Karanlıkta Göz Kırpmak..

OLAY yıllar önce Erzincan’ın Tercan ilçesinde geçti. Yoksul Nebo, bekçi parasını vermiyordu. O zamanlar, mahalle bekçilerinin paraları mahalleliden toplanırdı. Nebo, iki buçuk lira bekçi parası isteyen bekçiye:
— Benim neyim var ki, sen benim neyimi bekliyorsun? Vermiyorum! demişti.
Bekçi, kaymakama çıktı. Kaymakam, ağalarla oturmuş çay içiyordu. Bekçi:
— Efendim, dedi, böyle böyle.

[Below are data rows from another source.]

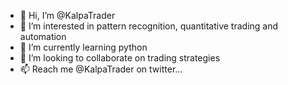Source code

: - 👋 Hi, I’m @KalpaTrader
- 👀 I’m interested in pattern recognition, quantitative trading and automation
- 🌱 I’m currently learning python
- 💞️ I’m looking to collaborate on trading strategies
- 📫 Reach me @KalpaTrader on twitter...

<!---
KalpaTrader/KalpaTrader is a ✨ special ✨ repository because its `README.md` (this file) appears on your GitHub profile.
You can click the Preview link to take a look at your changes.
--->

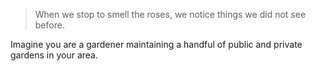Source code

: > When we stop to smell the roses, we notice things we did not see before.

Imagine you are a gardener maintaining a handful of public and private gardens in your area.
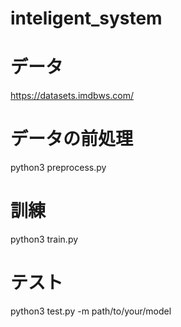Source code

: # inteligent_system

# データ
https://datasets.imdbws.com/

# データの前処理
python3 preprocess.py

# 訓練
python3 train.py

# テスト
python3 test.py -m path/to/your/model

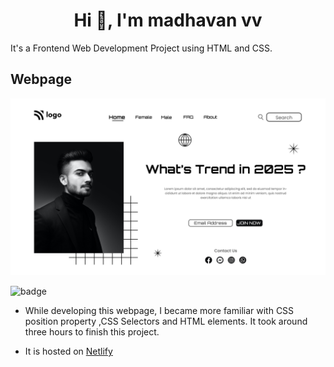 <h1 align="center">Hi 👋, I'm madhavan vv</h1>
It's  a  Frontend  Web Development Project using HTML and CSS.

## Webpage

![image](./thumbnail.png)

![badge](https://img.shields.io/badge/HTML-CSS-yellowgreen)

- While developing this webpage, I became more familiar with CSS position property ,CSS Selectors and HTML elements. It took around three hours to finish this project.

- It is hosted on [Netlify](https://clinquant-cuchufli-4b24a3.netlify.app/)
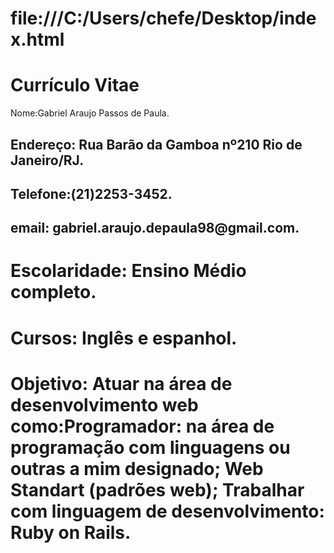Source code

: # file:///C:/Users/chefe/Desktop/index.html
<!DOCTYPE html>
<html lang="en">
<head>
	<meta charset="UTF-8">
	<title>Currículo Vitae</title>
</head>
<body>
	<div>
		<h1>Currículo Vitae</h1
		<h2>Nome:Gabriel Araujo Passos de Paula.</h2>
		<h2>Endereço: Rua Barão da Gamboa nº210 Rio de Janeiro/RJ.</h2>
		<h2>Telefone:(21)2253-3452.</h2>
		<h2>email: gabriel.araujo.depaula98@gmail.com.</h2>
		<h1>Escolaridade: Ensino Médio completo.</h1>
		<h1>Cursos: Inglês e espanhol.</h1>
		<h1>Objetivo: Atuar na área de desenvolvimento web como:Programador: na área de programação com linguagens ou outras a mim designado; Web Standart (padrões web); Trabalhar com linguagem de desenvolvimento: Ruby on Rails.</h1>
	</div>
	
</body>
</html>
  
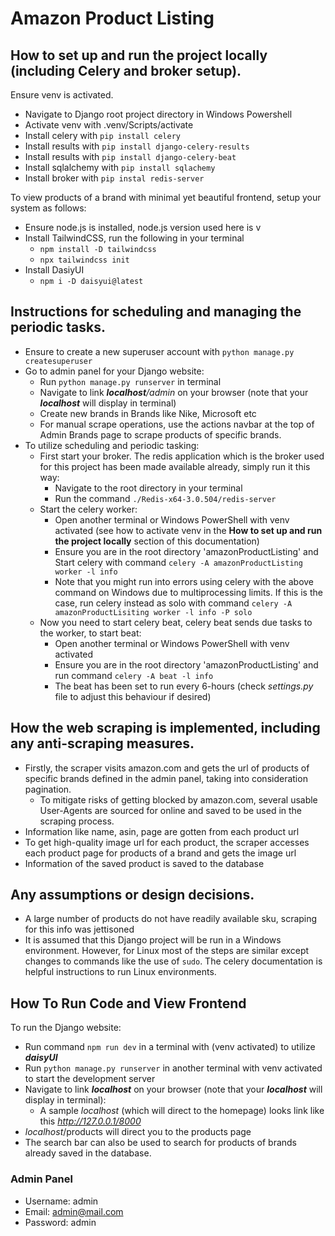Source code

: # Amazon Product Listing

## How to set up and run the project locally (including Celery and broker setup).
Ensure venv is activated. 
- Navigate to Django root project directory in Windows Powershell
- Activate venv with .venv/Scripts/activate
- Install celery with `pip install celery`
- Install results with `pip install django-celery-results`
- Install results with `pip install django-celery-beat`
- Install sqlalchemy with `pip install sqlachemy`
- Install broker with `pip instal redis-server`

To view products of a brand with minimal yet beautiful frontend, setup your system as follows:
+ Ensure node.js is installed, node.js version used here is v
+ Install TailwindCSS, run the following in your terminal
  + `npm install -D tailwindcss`
  + `npx tailwindcss init`
+ Install DasiyUI
  + `npm i -D daisyui@latest`

## Instructions for scheduling and managing the periodic tasks.
- Ensure to create a new superuser account with `python manage.py createsuperuser`
- Go to admin panel for your Django website:
  - Run `python manage.py runserver` in terminal
  - Navigate to link _**localhost**/admin_ on your browser (note that your **_localhost_** will display in terminal)
  - Create new brands in Brands like Nike, Microsoft etc
  - For manual scrape operations, use the actions navbar at the top of Admin Brands page to scrape products of specific brands.
- To utilize scheduling and periodic tasking:
  - First start your broker. The redis application which is the broker used for this project has been made available already, simply run it this way:
    - Navigate to the root directory in your terminal
    - Run the command `./Redis-x64-3.0.504/redis-server`
  - Start the celery worker:
    - Open another terminal or Windows PowerShell with venv activated (see how to activate venv in the **How to set up and run the project locally** section of this documentation)
    - Ensure you are in the root directory 'amazonProductListing' and Start celery with command `celery -A amazonProductListing worker -l info`
    - Note that you might run into errors using celery with the above command on Windows due to multiprocessing limits. If this is the case, run celery instead as solo with command `celery -A amazonProductLisiting worker -l info -P solo`
  - Now you need to start celery beat, celery beat sends due tasks to the worker, to start beat:
    - Open another terminal or Windows PowerShell with venv activated
    - Ensure you are in the root directory 'amazonProductListing' and run command `celery -A beat -l info`
    - The beat has been set to run every 6-hours (check _settings.py_ file to adjust this behaviour if desired)

## How the web scraping is implemented, including any anti-scraping measures.
- Firstly, the scraper visits amazon.com and gets the url of products of specific brands defined in the admin panel, taking into consideration pagination.
  - To mitigate risks of getting blocked by amazon.com, several usable User-Agents are sourced for online and saved to be used in the scraping process.
- Information like name, asin, page are gotten from each product url
- To get high-quality image url for each product, the scraper accesses each product page for products of a brand and gets the image url
- Information of the saved product is saved to the database

## Any assumptions or design decisions.
- A large number of products do not have readily available sku, scraping for this info was jettisoned
- It is assumed that this Django project will be run in a Windows environment. However, for Linux most of the steps are similar except changes to commands like the use of `sudo`. The celery documentation is helpful instructions to run Linux environments.

## How To Run Code and View Frontend
To run the Django website:
- Run command `npm run dev` in a terminal with (venv activated) to utilize _**daisyUI**_
- Run `python manage.py runserver` in another terminal with venv activated to start the development server
- Navigate to link _**localhost**_ on your browser (note that your **_localhost_** will display in terminal):
  - A sample _localhost_ (which will direct to the homepage) looks link like this _http://127.0.0.1/8000_
- _localhost_/products will direct you to the products page
- The search bar can also be used to search for products of brands already saved in the database.

### Admin Panel
- Username: admin
- Email: admin@mail.com
- Password: admin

Nebo iki buçuk lira bekçi parasını vermedi. “Sen benim neyimi bekliyorsun ki, para vereyim?” dedi. Bekçi üstelemesine ekledi:
— Efendim, bekçi parasını vermediği gibi, “bekçi parasını, ağalar, beyler versin-” dedi. Kaymakam kızmıştı:
— Başlatma şimdi ağasından, beyinden! dedi. Git, Nebo’yu buraya çağır...
Kaymakamın yarımda oturup çay içen, ağalar, beyler de azıcık tedirgin olmuşlardı. Şu Nebo’nun yaptığı işe bakındı hele...
Az sonra, Nebo bekçiyle birlikte içeri girdi. Kaymakam sordu:
— Bekçi parasını vermemişsin, niye vermiyorsun?
— Bekçi benim neyimi bekliyor ki Kaymakam bey, dedi Nebo, benim beklenecek neyim var ki? Evde bir artık hasır var, hasır karının altında; karı da benim altımda!
Kaymakam güldü, öfkesi geçmişti:
— Bırakın Nebo’yu gitsin! dedi.
İsmail Gülgeç’le Ankara’nın gecekondularına gittik, Danışma Meclisi’nden çıkıp. Yoksulluk dizboyuydu gecekonduda. Gözle görülür, elle tutulur biçimde derler ya, öyle. Pupuş Bibi’yi uzaktan gördük, görüşemedik. Hastaymış, sonra gelinler çalışıyorlarmış evin önünde. Bir yazarla, çizerle konuşmaktan çekinmiş olmalılar.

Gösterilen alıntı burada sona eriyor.